Expected Counts: All expected counts ≥ 5.

Hypotheses

\( H_0 \): The two variables are independent.
\( H_a \): The two variables are not independent (i.e., they are associated).

Test Statistic

Same as other chi-square tests: \[ \chi^2 = \sum \frac{(O_i - E_i)^2}{E_i} \]

Degrees of Freedom

\( df = (r - 1)(c - 1) \)

Example

A school collects data on gender and club membership. Is there a relationship between the two?

Calculator Tip

Use STAT > TESTS > χ²-Test with a two-way table.

Selecting an Appropriate Inference Procedure

To choose the right test:

Goodness of Fit: One categorical variable, testing one distribution.
Homogeneity: Comparing distributions of a variable across multiple groups.
Independence: Testing for an association between two variables in one group.

Tips

If your data is from multiple random samples, use the chi-square test for homogeneity.
If your data is from one sample and two variables, use the test for independence.
Always check conditions before conducting the test.

Summary Table

Test When to Use Hypotheses Degrees of Freedom
Goodness of Fit 1 variable, 1 sample Distribution matches expectation? \( k - 1 \)
Homogeneity 1 variable, 2+ groups Same distribution across groups? \( (r - 1)(c - 1) \)
Independence 2 variables, 1 sample Are the variables associated? \( (r - 1)(c - 1) \)

Expected Counts

Before running any chi-square test, you must check that all expected counts are at least 5. This ensures the sampling distribution of the test statistic is approximately chi-square.

How to Calculate Expected Counts:

Goodness of Fit: Use the expected proportions provided in the hypothesis.

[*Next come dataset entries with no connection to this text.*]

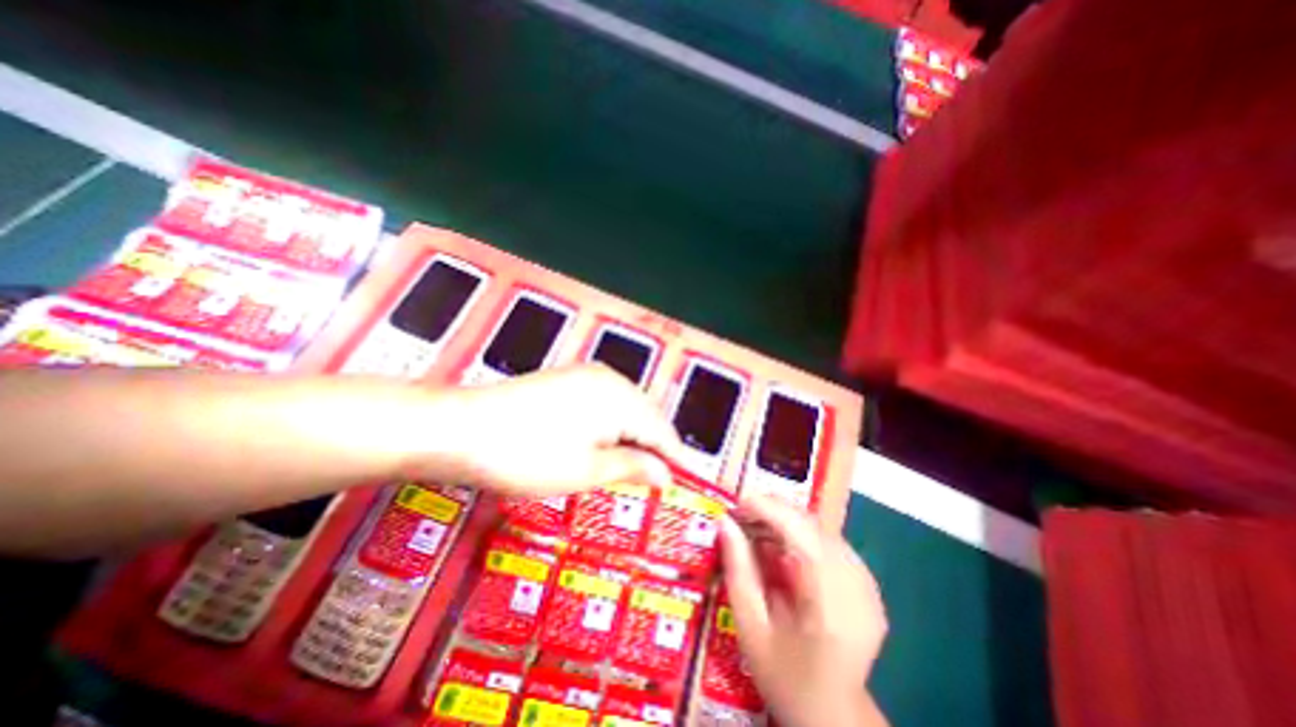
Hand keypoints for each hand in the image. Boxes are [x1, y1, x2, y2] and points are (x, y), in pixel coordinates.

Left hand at [428, 366, 688, 497]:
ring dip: (635, 438)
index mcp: (621, 398)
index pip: (662, 431)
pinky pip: (607, 403)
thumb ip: (633, 468)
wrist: (460, 427)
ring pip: (627, 409)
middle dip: (656, 448)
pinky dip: (614, 427)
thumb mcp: (585, 470)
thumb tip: (667, 475)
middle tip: (660, 483)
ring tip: (637, 469)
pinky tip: (607, 445)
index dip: (676, 460)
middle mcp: (610, 379)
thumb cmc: (527, 455)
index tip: (687, 485)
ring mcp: (587, 375)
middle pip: (647, 416)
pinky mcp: (569, 379)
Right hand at [720, 494, 891, 725]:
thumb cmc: (786, 678)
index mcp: (830, 608)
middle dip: (775, 511)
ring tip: (757, 526)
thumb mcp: (751, 629)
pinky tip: (783, 545)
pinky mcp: (869, 585)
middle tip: (742, 514)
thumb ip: (738, 571)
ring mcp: (869, 587)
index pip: (803, 536)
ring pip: (822, 529)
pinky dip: (802, 534)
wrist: (834, 717)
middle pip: (814, 527)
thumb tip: (725, 522)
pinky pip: (831, 542)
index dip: (770, 510)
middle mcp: (858, 590)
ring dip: (787, 520)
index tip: (738, 502)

Multiply the proportion by the total sample size.
Example: If expecting 25% of 120 students to prefer chocolate, then \( E = 0.25 \times 120 = 30 \).

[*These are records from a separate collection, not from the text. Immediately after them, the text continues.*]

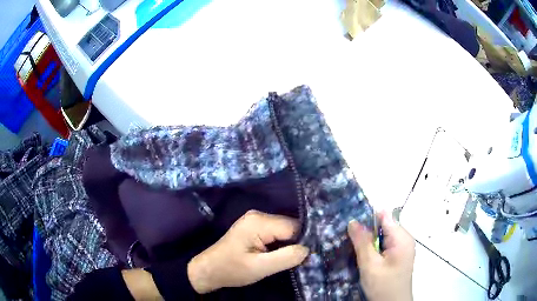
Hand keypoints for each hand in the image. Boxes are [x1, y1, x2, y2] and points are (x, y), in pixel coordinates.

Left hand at [187, 210, 308, 293]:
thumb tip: (308, 249)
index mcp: (259, 222)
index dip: (303, 241)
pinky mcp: (255, 227)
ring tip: (290, 259)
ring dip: (289, 244)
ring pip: (285, 230)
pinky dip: (281, 244)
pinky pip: (276, 232)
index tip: (308, 257)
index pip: (294, 227)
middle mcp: (259, 215)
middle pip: (290, 226)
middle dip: (296, 243)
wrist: (210, 269)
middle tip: (300, 261)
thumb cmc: (232, 269)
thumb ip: (286, 257)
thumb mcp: (260, 267)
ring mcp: (256, 220)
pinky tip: (281, 254)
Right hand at [348, 211, 414, 300]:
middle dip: (367, 231)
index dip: (367, 218)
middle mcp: (405, 238)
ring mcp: (403, 247)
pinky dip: (375, 248)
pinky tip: (365, 257)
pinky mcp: (399, 255)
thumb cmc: (383, 286)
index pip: (384, 216)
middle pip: (384, 226)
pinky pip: (386, 245)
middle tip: (350, 240)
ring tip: (355, 249)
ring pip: (383, 236)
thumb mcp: (370, 265)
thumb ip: (363, 243)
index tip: (351, 226)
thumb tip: (353, 222)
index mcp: (401, 238)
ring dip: (370, 241)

Homogeneity or Independence: Use the formula: \[ E = \frac{(\text{row total}) \times (\text{column total})}{\text{grand total}} \]

Expected Count Condition:

All expected counts must be ≥ 5. If this condition is not met, the chi-square test is not valid, and another method may be needed.

Calculator Hacks (TI-84):

Goodness of Fit Test

- Enter observed counts in L1 and expected counts in L2.
- Press STATEDIT to enter lists.
- Go to STAT TESTS → select χ²GOF-Test (often found in DISTR on some calculators).
- Set degrees of freedom: \( df = \text{number of categories} - 1 \).
- Run the test and interpret the test statistic and p-value.

Homogeneity or Independence Test (Using a Matrix)

- Go to 2ndx⁻¹ to access the Matrix menu.
- Use Edit to enter your observed values in a matrix (e.g., [A]).
- Go to STAT TESTS → select χ²-Test.
Choose the matrix for observed and leave expected blank (calculator will compute it).

Run the test. The calculator gives:
- \( \chi^2 \) statistic
- p-value
- Degrees of freedom (automatically calculated as \( (r - 1)(c - 1) \))

To see expected counts: Go to 2ndx⁻¹ and open matrix [B].

Tip:

If the p-value is small (typically less than 0.05), reject the null hypothesis. Always state your conclusion in context!

Practice Tip

Students often confuse the three tests. Ask yourself:

-How many variables?
-One sample or multiple?
-Are you testing distribution or association?

Make sure you use the right test and interpret the p-value in context of your hypotheses!